Publié le 07.12.2022

Génétique Bien que marginale à ses débuts, la médecine génétique s’est développée en une discipline clinique essentielle. L’énorme croissance des connaissances de ces dernières années en ce qui concerne les phénotypes et génotypes ainsi que l’étiologie et l’évolution de maladies rares et fréquentes entraîne des répercussions sur toutes les spécialités de la médecine. Cependant, beaucoup n’ont qu’une vague idée de ce que devrait contenir un conseil génétique.
L’impact sur les stratégies de diagnostic, de traitement et de prévention revêt non seulement de l’importance pour les individus, mais également pour leur descendance et les autres apparentés de différentes générations.
Cependant, beaucoup n’ont qu’une conception vague de ce qu’est réellement un conseil génétique et de ce qu’il devrait contenir. Dans les pays anglo-saxons, le «genetic counselling» désigne un conseil génétique au sens strict, en tant que processus de communication décrit et reconnu au sein de la génétique médicale. Cependant, dans les pays germanophones, ce terme est utilisé dans un sens beaucoup plus large. Le conseil génétique n’est pas pris en compte de manière isolée mais il comprend notamment des considérations cliniques et diagnostiques, l’établissement d’un diagnostic différentiel, l’examen médical, l’indication pour des analyses génétiques et génomiques en laboratoire, l’interprétation de leurs résultats, etc. [1]. La formation de médecin spécialiste en génétique médicale constitue actuellement en Suisse l’unique formation médicale postgraduée formelle et accréditée par la Confédération qui couvre toutes les compétences nécessaires pour le conseil génétique au sens large.

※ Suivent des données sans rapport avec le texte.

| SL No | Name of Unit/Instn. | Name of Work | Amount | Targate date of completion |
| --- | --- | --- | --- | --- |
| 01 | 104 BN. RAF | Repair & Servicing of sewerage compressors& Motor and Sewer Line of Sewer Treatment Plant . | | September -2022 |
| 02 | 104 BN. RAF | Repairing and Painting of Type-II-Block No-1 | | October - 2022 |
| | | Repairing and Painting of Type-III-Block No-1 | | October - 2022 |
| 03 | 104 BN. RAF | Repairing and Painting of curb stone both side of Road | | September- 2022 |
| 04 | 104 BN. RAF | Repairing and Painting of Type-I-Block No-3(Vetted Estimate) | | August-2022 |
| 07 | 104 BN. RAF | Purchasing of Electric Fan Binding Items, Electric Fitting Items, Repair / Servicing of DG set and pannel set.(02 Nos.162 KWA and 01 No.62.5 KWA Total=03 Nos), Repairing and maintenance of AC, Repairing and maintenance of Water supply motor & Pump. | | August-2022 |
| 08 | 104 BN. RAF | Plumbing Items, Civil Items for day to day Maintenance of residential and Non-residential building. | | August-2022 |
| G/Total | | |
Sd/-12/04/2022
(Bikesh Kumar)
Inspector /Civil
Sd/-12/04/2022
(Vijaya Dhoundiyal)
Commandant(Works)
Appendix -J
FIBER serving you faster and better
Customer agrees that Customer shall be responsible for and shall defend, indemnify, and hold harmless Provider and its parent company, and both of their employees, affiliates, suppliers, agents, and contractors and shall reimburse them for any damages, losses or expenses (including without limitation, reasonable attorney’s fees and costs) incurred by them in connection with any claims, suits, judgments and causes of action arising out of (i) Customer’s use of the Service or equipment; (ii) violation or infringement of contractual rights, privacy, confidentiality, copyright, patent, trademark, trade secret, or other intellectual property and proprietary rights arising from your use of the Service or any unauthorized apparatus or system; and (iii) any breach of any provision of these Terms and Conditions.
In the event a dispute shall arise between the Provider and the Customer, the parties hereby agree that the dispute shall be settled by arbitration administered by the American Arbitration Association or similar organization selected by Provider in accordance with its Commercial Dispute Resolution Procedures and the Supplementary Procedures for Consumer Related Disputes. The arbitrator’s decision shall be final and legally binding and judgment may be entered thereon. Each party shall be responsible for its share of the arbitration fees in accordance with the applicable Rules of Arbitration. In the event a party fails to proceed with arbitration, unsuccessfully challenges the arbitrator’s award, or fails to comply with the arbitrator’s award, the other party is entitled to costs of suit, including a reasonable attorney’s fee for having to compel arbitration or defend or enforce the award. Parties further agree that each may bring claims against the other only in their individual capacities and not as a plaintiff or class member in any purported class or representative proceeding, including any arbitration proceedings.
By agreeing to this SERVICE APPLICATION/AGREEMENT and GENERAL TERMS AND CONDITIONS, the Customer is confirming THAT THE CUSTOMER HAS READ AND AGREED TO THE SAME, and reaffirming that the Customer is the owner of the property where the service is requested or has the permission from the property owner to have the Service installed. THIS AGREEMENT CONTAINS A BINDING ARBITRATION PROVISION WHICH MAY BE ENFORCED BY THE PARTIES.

En Suisse, le conseil génétique dans le cadre d’analyses génétiques est règlementé par la loi et représente un important domaine d’application, mais son contenu, ses applications et ses responsabilités s’étendent bien au-delà. Si cela n’est pas pris en considération, une perte de qualité peut en résulter, menant à des recommandations peu claires ou erronées, avec d’importantes conséquences pour les patients et leurs proches.
Compte tenu de l’importance croissante de la génétique dans la médecine clinique, la Société suisse de génétique médicale (SSGM) souhaite clarifier la nomenclature utilisée en Suisse en ce qui concerne le conseil génétique et dissiper les malentendus sur les contenus, les qualifications et les responsabilités.
Le conseil génétique tient compte de la situation individuelle des patientes et patients et devient de plus en plus complexe.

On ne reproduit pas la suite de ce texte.